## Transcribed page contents
━━━━━━

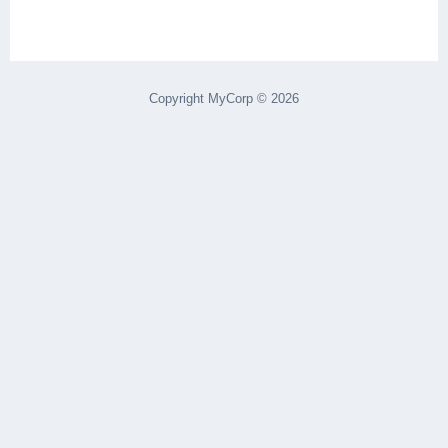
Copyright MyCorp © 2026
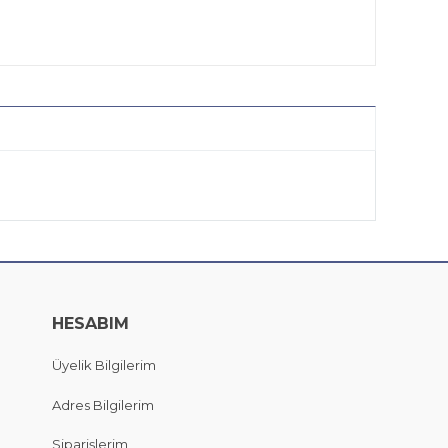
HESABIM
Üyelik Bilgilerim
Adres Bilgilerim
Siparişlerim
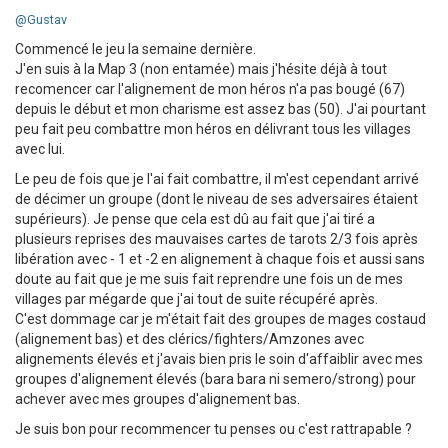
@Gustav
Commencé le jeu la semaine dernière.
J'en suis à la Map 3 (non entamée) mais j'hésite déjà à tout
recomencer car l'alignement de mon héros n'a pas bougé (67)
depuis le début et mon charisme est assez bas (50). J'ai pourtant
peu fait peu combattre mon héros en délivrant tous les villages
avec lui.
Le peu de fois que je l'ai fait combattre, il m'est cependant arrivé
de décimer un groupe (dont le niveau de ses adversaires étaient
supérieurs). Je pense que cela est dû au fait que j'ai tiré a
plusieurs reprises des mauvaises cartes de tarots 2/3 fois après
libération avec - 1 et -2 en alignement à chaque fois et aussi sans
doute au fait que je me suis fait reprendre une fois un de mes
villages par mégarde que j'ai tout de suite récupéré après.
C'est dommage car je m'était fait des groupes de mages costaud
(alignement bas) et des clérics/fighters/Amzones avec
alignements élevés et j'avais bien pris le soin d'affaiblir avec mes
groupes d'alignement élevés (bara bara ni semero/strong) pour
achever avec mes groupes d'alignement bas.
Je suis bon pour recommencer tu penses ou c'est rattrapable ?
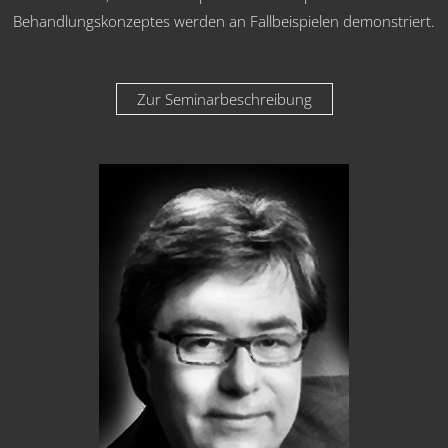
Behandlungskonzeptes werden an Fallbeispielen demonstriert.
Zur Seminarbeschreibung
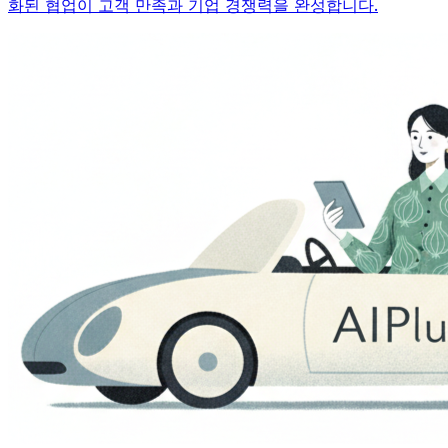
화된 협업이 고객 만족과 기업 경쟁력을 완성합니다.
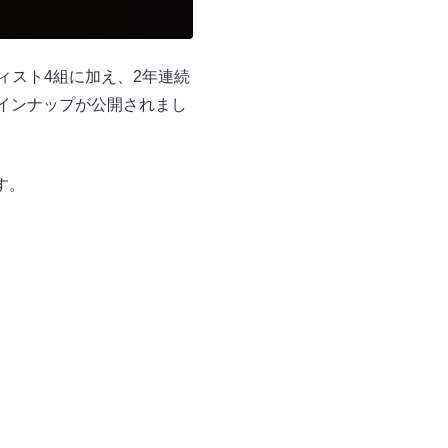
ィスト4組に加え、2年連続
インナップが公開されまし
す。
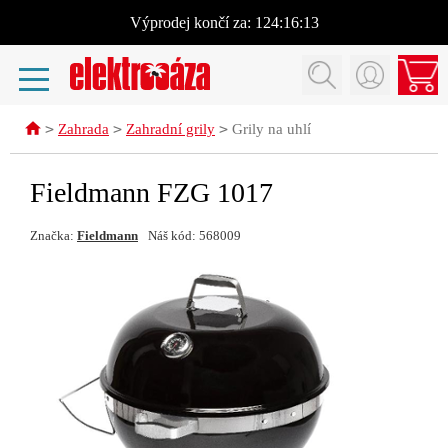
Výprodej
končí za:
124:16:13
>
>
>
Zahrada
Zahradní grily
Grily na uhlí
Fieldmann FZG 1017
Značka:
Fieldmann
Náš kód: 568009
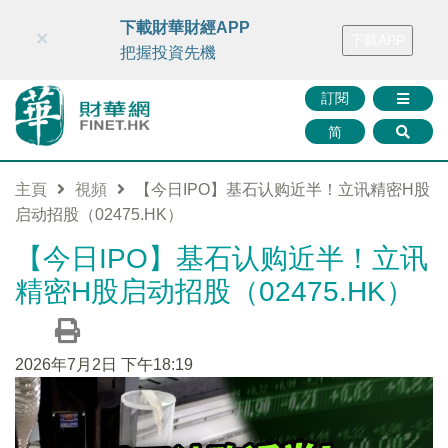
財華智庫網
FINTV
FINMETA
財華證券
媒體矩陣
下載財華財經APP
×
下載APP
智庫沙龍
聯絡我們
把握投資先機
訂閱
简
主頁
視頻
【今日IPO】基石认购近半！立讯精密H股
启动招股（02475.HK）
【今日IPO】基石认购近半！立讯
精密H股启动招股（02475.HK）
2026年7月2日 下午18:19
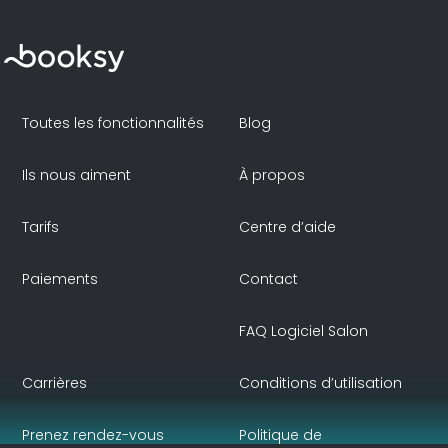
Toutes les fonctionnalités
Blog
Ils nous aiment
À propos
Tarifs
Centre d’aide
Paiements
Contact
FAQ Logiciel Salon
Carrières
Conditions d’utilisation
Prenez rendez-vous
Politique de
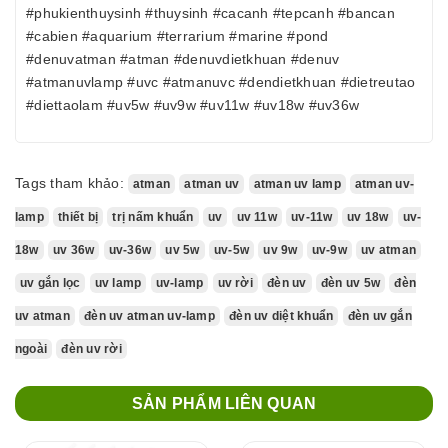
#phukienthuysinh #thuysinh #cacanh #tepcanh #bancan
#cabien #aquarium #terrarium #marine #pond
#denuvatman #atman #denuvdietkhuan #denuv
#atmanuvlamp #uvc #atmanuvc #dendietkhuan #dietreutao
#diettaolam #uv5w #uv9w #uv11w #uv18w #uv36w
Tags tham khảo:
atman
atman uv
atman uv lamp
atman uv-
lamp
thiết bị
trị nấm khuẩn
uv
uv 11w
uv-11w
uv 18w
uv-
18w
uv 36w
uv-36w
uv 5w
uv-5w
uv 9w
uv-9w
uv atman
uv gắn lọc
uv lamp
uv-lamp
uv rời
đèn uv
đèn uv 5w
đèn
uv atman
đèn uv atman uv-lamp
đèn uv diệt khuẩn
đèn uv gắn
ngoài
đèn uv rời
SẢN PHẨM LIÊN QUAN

━━━━━━

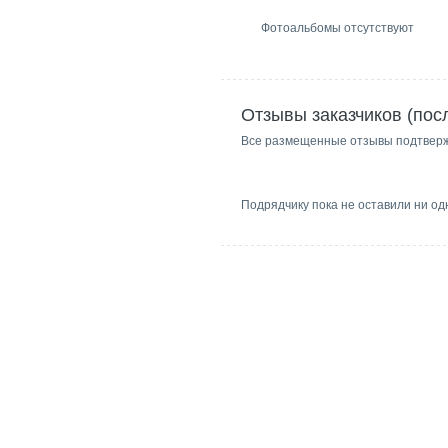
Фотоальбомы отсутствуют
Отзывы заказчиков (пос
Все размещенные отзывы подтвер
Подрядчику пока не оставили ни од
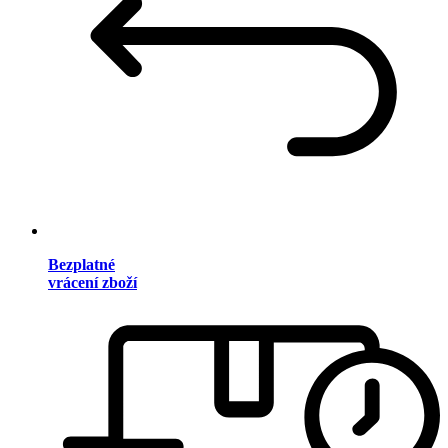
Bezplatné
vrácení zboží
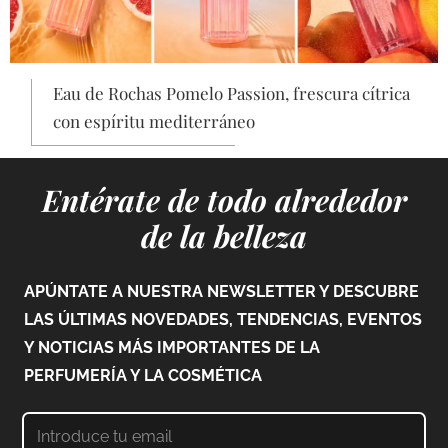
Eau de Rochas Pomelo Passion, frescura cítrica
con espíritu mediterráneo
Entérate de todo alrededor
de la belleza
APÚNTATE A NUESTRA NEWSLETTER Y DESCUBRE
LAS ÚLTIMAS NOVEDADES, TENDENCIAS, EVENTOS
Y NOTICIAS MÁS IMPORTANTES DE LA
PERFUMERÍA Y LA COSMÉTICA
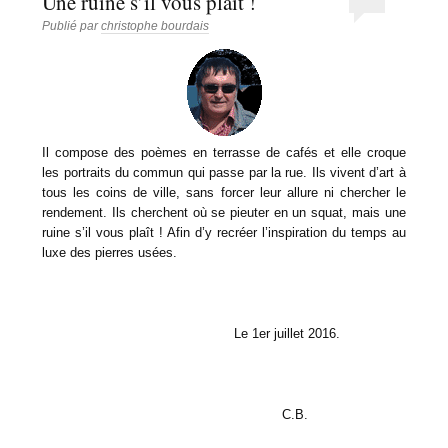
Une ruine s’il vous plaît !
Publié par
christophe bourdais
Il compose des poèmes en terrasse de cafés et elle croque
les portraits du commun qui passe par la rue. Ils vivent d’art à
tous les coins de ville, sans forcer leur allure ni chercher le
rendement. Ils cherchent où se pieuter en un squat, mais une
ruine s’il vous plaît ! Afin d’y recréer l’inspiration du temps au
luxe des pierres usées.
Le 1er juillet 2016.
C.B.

━━━━━━

## TASK OBJECTIVE
The answer must be the part of the records that opens with the line containing "Copyright MyCorp © 2026" and closes with the line containing "recomencer car l'alignement", reproduced exactly, with no pictures.

## EXERCISE RESULT
Copyright MyCorp © 2026
HESABIM
Üyelik Bilgilerim
Adres Bilgilerim
Siparişlerim
@Gustav
Commencé le jeu la semaine dernière.
J'en suis à la Map 3 (non entamée) mais j'hésite déjà à tout
recomencer car l'alignement de mon héros n'a pas bougé (67)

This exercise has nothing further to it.